## Exercise tasks
- a) In the blog post below about forgiving narcissists, what does the writer call the mother's favorite weapon?
- b) Retype the passage of the blog post below from "It’s been such" to "talk to anyone).".

## Selected excerpt

┄┄┄┄┄┄┄┄┄┄┄┄┄┄┄┄┄┄┄┄

Forgiveness Isn’t Easy, Especially Where Narcissists Are Concerned

Good morning, Dear Readers.  I hope this post finds you well today.

It’s been such a rough week here, first losing my sweet Georgie last Wednesday, then my dear aunt Sunday.  And, icing on the cake is that my mother is mad at me.  Yippie..  the only reason I can think of is either because I snapped at her recently during a conversation or because I didn’t call her on her birthday- I only sent a card.  (It was the day I lost Georgie- I was hurting too much to talk to anyone).

I realized she was mad on Sunday.  My husband, father & I were almost to my aunt’s home when my mother called my cell phone.  She said my cousin called & said my aunt passed away, so we shouldn’t bother coming.  When I spoke to my cousin later, he never mentioned saying that to her.  She also didn’t call me or send a birthday card yesterday.  She is using her favorite weapon- the silent treatment.  A common weapon of narcissists.  Funny thing though- I don’t know anyone who gets upset or feels bad when a narcissist stops speaking to them.  Personally, I enjoy it!  The timing works well for me, too.  I need some time to take care of myself & grieve my losses without any stupid, unnecessary drama.

┄┄┄┄┄┄┄┄┄┄┄┄┄┄┄┄┄┄┄┄

## Dataset extract
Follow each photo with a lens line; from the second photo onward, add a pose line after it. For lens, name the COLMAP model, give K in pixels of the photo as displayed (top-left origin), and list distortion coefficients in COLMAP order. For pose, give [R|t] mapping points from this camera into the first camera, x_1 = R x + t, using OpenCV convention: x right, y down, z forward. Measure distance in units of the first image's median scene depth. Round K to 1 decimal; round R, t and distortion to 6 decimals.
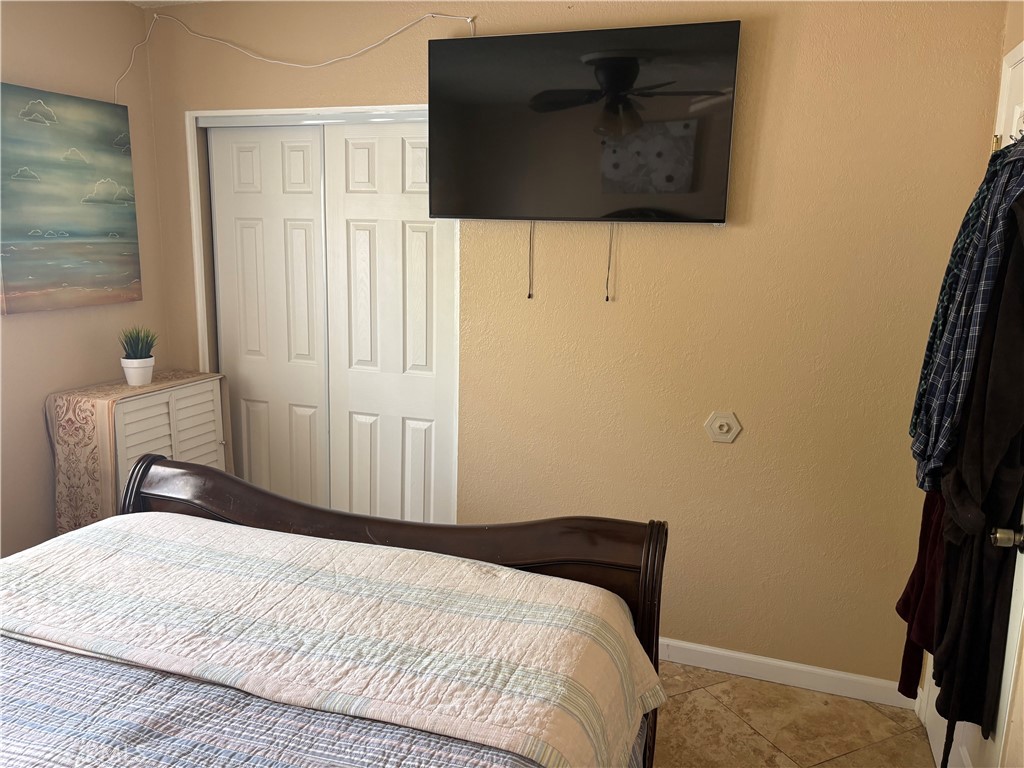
lens RADIAL K [[772.1, 0, 513.2], [0, 772.1, 384.5], [0, 0, 1]] dist [0.043355, -0.059664]
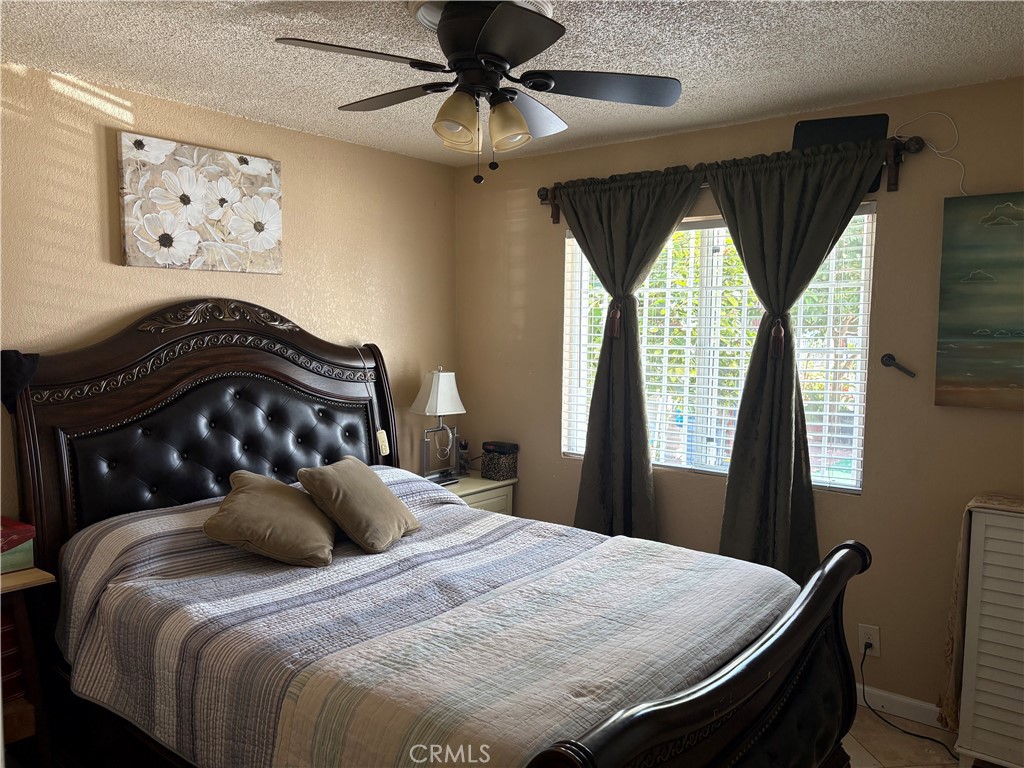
lens RADIAL K [[772.1, 0, 514.5], [0, 772.1, 387.5], [0, 0, 1]] dist [0.043355, -0.059664]
pose [[-0.336761, 0.054471, -0.940013, 0.579691], [-0.192991, 0.973138, 0.125530, -0.137462], [0.921600, 0.223688, -0.317202, 0.796052]]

┄┄┄┄┄┄┄┄┄┄┄┄┄┄┄┄┄┄┄┄

## Answers for the tasks
- a) The silent treatment.

- b)
It’s been such a rough week here, first losing my sweet Georgie last Wednesday, then my dear aunt Sunday.  And, icing on the cake is that my mother is mad at me.  Yippie..  the only reason I can think of is either because I snapped at her recently during a conversation or because I didn’t call her on her birthday- I only sent a card.  (It was the day I lost Georgie- I was hurting too much to talk to anyone).